Page images and extracted text:
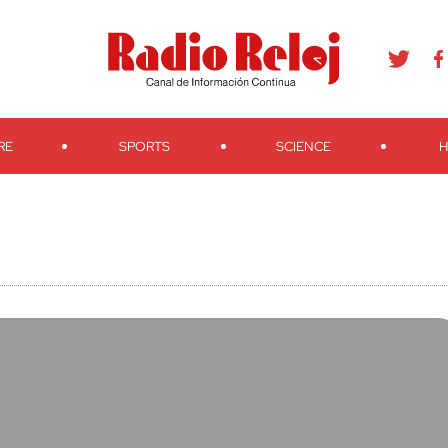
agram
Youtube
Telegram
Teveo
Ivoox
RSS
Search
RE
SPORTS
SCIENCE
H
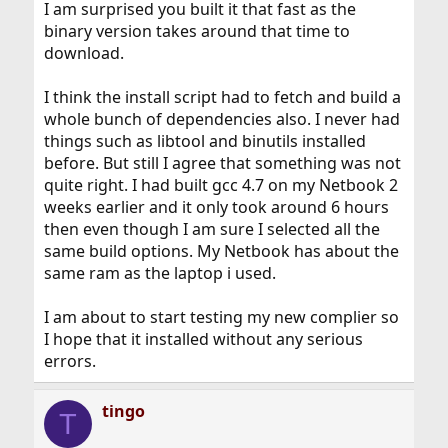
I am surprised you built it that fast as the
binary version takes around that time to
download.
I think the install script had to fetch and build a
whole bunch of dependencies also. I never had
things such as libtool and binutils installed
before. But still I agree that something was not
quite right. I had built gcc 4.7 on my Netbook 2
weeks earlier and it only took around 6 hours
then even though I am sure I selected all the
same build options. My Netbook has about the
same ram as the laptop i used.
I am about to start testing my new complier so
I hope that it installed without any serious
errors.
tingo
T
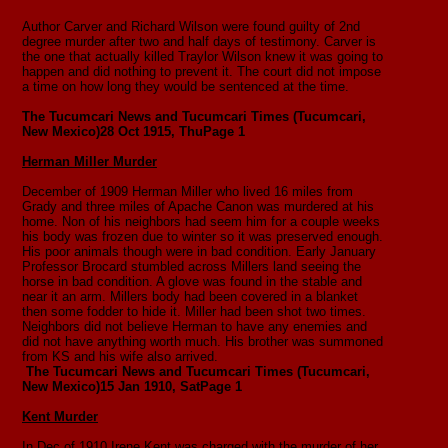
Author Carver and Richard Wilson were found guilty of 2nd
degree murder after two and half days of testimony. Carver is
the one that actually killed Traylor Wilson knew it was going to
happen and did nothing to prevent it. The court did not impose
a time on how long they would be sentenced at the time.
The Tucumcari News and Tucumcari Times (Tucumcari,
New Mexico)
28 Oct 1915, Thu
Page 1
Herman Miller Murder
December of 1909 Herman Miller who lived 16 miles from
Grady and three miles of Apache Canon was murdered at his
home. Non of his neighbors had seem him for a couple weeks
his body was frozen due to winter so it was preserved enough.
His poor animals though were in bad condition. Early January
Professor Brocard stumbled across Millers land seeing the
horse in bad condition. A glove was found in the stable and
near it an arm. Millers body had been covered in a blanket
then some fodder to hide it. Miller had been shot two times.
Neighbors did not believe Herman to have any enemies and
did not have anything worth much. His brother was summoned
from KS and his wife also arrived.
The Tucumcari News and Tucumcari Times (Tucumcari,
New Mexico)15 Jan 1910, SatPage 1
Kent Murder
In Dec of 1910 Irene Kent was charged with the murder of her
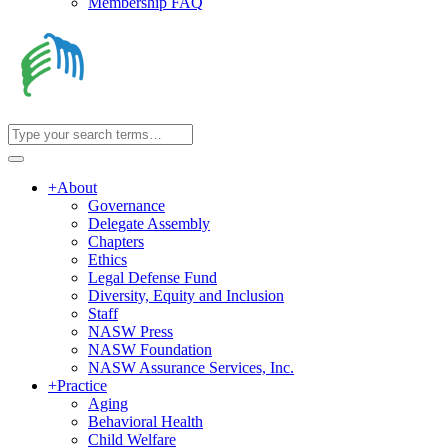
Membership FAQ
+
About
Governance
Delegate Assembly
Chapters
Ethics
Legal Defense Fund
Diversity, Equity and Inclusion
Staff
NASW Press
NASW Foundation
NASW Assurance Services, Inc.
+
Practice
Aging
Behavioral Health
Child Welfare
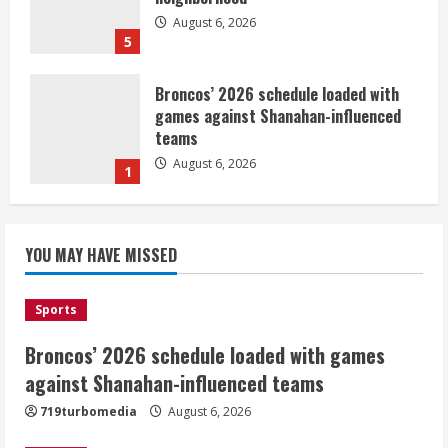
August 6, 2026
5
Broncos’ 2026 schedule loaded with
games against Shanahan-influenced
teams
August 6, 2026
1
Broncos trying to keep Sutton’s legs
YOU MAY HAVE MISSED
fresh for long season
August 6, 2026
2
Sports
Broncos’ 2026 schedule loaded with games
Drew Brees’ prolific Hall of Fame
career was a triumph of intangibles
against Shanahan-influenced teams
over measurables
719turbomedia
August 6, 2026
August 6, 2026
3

◆ **JOB**: Reproduce, word for word, only the lines in the records above from the line with "I am about to" through the line with "Professor Brocard stumbled", including both ends; omit the pictures.

◆ **ANSWER FOR THIS EXERCISE**:
I am about to start testing my new complier so
I hope that it installed without any serious
errors.
tingo
T
Author Carver and Richard Wilson were found guilty of 2nd
degree murder after two and half days of testimony. Carver is
the one that actually killed Traylor Wilson knew it was going to
happen and did nothing to prevent it. The court did not impose
a time on how long they would be sentenced at the time.
The Tucumcari News and Tucumcari Times (Tucumcari,
New Mexico)
28 Oct 1915, Thu
Page 1
Herman Miller Murder
December of 1909 Herman Miller who lived 16 miles from
Grady and three miles of Apache Canon was murdered at his
home. Non of his neighbors had seem him for a couple weeks
his body was frozen due to winter so it was preserved enough.
His poor animals though were in bad condition. Early January
Professor Brocard stumbled across Millers land seeing the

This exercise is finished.